▶ [Text]:
......
Online video is shaping the future of content marketing. The platform provides near-infinite reach and allows numerous creative opportunities for brands looking to target and engage specific audiences. Here, top industry professionals speak on ways to take advantage of the benefits of online video.
Imagine it’s 1931. You’re on a road trip and you chance upon a quaint little town you’ve never heard of. So you pick up your most trusted source for travel information: An instruction booklet on how to change and repair tires.
Strange as that may sound, that is exactly how the Michelin Guides and the ensuing, highly coveted Michelin Stars, got started.
The Michelin brothers understood that drivers didn’t just need tire-changing assistance. They needed inspiration to venture beyond their local streets, and travel across the country. After all, the further cars went, the more tires they would need replaced.
So the brothers filled the guide with everything a driver would need—destination ideas, detailed maps, and lists of recommended restaurants, lodging, and attractions.
Today, the Michelin Guide is a coveted endorsement of culinary excellence anywhere in the world. But back then, it was a fantastic piece of content marketing.
Be seen. And heard.
If content marketing was important back in 1931, imagine how imperative it is now. There are more than one billion smartphone users in Asia-Pacific1—that’s one billion people with an infinite number of choices of how to spend their time. The majority choose to watch videos on smartphones at least once a week.
With so much competition for our attention, we expect brands to earn it with messages that are personally engaging. Brands are realizing that the line between ads and content is blurring, and as Vipul Prakash, CMO at Pepsi India, points out, “Traditional advertising like TV isn’t alone able to hold people or get them to engage.”
While a content marketing plan could include various media channels, Annika Viberud, director of global strategic marketing communications at Volvo Trucks, explains why online video should be a priority. “We try to capture a broad audience in the awareness phase and the video format is outstanding because it is captivating and easy to view. Because of this great potential, we focus a lot on video content.” Remember that moment you cringed, then applauded Van Damme for that epic stunt he pulled off?
......
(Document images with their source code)
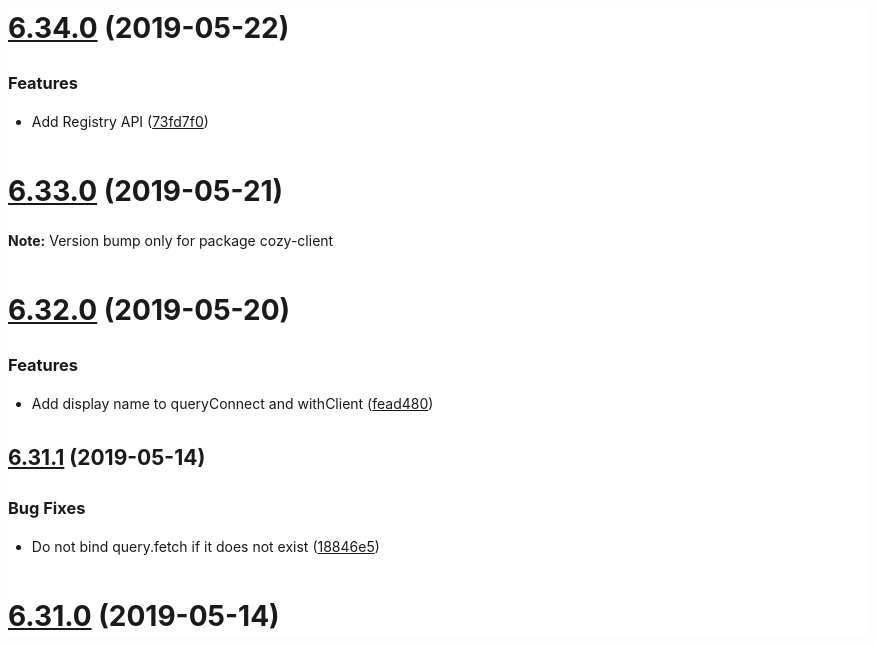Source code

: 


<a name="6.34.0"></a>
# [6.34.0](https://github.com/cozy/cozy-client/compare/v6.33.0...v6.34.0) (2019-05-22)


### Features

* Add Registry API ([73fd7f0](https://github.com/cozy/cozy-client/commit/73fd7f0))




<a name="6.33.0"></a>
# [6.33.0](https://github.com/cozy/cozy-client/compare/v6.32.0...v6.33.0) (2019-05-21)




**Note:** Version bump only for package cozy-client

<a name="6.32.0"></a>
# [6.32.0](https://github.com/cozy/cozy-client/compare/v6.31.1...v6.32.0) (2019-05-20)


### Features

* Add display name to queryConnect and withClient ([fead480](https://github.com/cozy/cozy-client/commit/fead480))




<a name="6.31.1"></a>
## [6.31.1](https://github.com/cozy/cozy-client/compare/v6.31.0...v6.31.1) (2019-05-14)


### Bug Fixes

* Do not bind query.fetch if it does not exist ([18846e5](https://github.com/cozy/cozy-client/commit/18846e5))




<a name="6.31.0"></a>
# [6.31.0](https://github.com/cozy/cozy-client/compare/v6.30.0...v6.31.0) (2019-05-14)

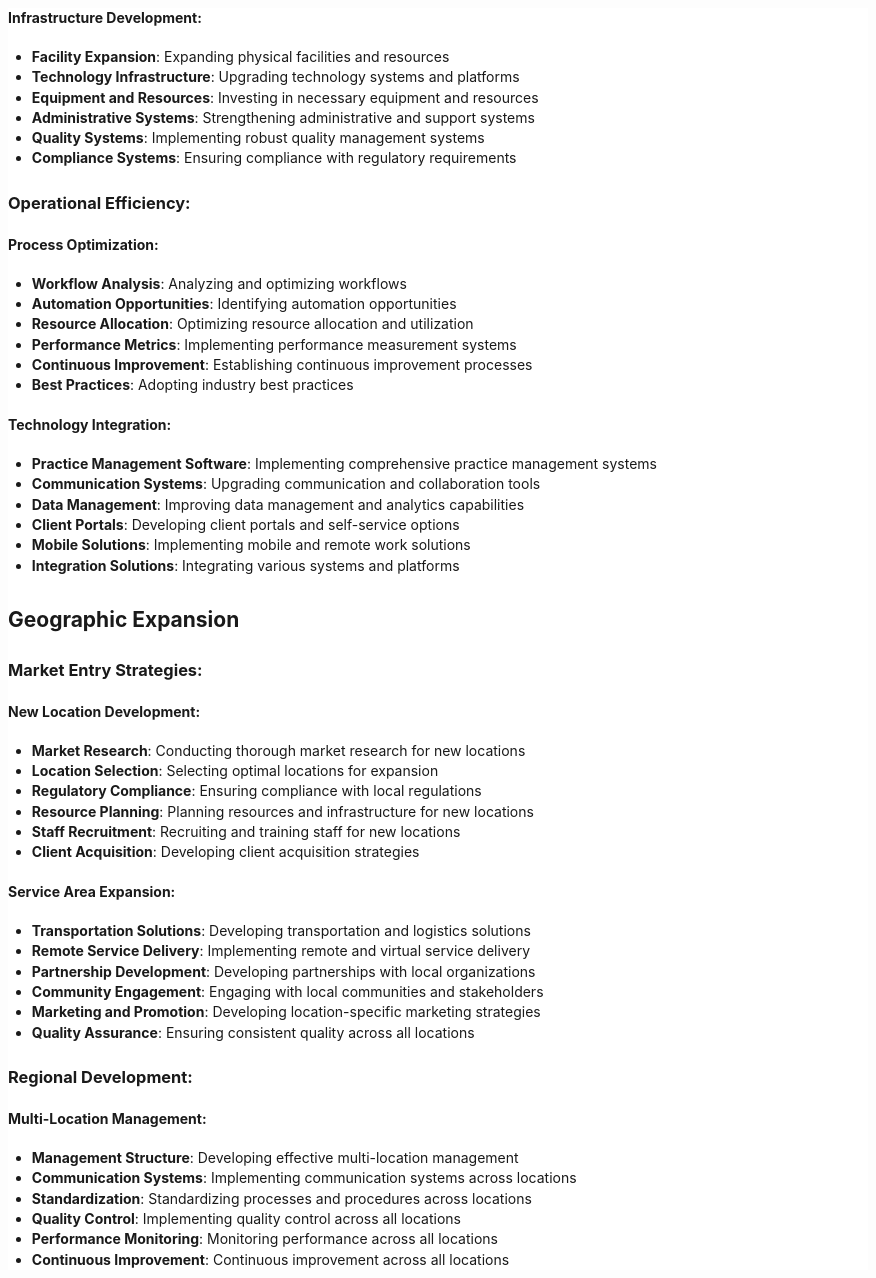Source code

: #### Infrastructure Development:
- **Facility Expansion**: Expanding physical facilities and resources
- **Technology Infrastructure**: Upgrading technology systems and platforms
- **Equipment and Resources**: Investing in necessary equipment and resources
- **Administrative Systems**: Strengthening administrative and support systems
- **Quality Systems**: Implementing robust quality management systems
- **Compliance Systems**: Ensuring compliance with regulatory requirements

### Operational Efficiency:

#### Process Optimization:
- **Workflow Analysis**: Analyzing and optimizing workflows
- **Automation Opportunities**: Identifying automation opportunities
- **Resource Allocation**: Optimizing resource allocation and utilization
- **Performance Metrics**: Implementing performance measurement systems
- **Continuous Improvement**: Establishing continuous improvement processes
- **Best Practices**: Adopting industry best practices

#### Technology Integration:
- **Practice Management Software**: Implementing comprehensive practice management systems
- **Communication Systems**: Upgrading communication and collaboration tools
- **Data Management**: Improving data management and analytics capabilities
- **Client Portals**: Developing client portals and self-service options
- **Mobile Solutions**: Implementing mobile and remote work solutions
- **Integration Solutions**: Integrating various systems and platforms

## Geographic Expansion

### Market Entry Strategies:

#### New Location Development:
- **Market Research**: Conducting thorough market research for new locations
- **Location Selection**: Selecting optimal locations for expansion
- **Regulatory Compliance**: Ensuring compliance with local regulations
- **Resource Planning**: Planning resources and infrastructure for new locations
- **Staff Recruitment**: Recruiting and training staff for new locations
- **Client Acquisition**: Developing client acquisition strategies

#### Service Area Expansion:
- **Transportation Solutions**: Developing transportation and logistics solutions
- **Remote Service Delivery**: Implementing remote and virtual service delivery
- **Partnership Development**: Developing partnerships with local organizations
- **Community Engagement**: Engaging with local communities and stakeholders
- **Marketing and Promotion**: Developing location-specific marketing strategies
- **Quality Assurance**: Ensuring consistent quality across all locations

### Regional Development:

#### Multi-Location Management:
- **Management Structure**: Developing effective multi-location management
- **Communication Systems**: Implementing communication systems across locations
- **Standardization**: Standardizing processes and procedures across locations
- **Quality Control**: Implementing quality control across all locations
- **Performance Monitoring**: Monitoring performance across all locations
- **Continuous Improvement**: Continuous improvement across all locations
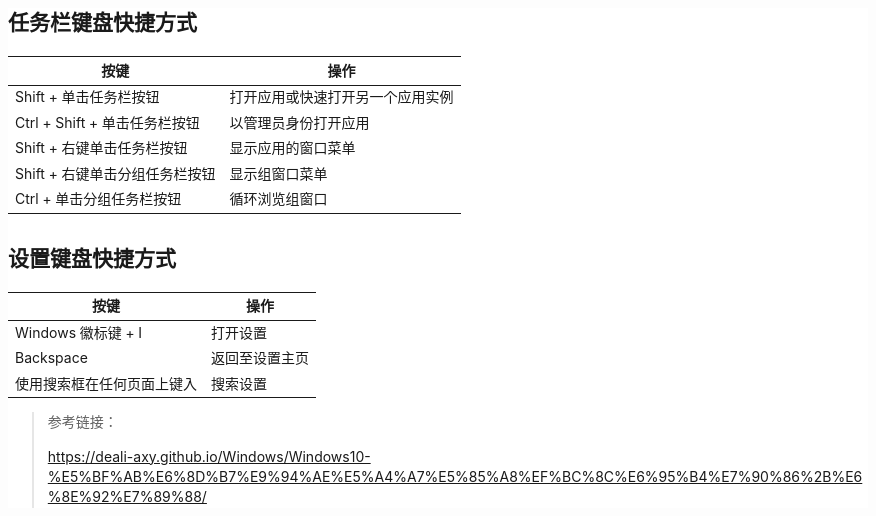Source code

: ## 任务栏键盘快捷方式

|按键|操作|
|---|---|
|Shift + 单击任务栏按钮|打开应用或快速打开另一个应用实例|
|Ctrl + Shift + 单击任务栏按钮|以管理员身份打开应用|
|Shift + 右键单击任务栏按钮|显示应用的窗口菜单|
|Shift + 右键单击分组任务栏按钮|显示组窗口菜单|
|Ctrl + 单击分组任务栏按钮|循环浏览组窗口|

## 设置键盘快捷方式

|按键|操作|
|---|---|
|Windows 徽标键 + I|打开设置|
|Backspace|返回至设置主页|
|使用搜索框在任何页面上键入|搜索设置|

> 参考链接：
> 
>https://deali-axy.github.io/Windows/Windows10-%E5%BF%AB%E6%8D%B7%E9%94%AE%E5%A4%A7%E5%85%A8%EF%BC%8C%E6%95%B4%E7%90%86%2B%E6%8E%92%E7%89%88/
......
▶ [Task list]:
A. Can you output the part of the content marketing article between "The Michelin brothers" and "piece of content marketing.", inclusive?
B. Could you go on with the content marketing article from the point where it stops?

▶ [Answers given]:
A.
The Michelin brothers understood that drivers didn’t just need tire-changing assistance. They needed inspiration to venture beyond their local streets, and travel across the country. After all, the further cars went, the more tires they would need replaced.
So the brothers filled the guide with everything a driver would need—destination ideas, detailed maps, and lists of recommended restaurants, lodging, and attractions.
Today, the Michelin Guide is a coveted endorsement of culinary excellence anywhere in the world. But back then, it was a fantastic piece of content marketing.

B.
Another clear advantage of online video is that it’s primarily consumed on mobile devices.2 Smartphone users are 2X as likely as TV viewers and 1.3X as likely as desktop viewers to feel a sense of personal connection to brands that show video content or ads on their devices,3 creating opportunities for brands to enter people’s lives and establish relationships with them.
“We’re developing a relationship with the consumer we never had before,” notes Amy E. Pascal, senior director of digital marketing at Johnson & Johnson. “It’s a direct relationship, and we are acting more as a friend than a big corporate company.”
It’s imperative for brands to get this right, however, so that they’re welcome guests and not creepy intruders. Viberud warns, “We need to be relevant in our communication or we will have only created a gimmick.”
Let’s take a look at how some industry practitioners have managed to get it right.
1) Tell stories that make people care
If there’s one thing that industry leaders agree on, it’s that brand videos today must earn viewers’ attention by being interesting and relevant. This necessitates a shift in the way brands have traditionally approached marketing.
As Alison Lewis, CMO at Johnson & Johnson Family of Consumer Companies points out, “We’re in a world today where people are on 24/7. They have much more choice about what they look at and when they look at it. In order to be relevant and continue to connect, we have to do things differently.”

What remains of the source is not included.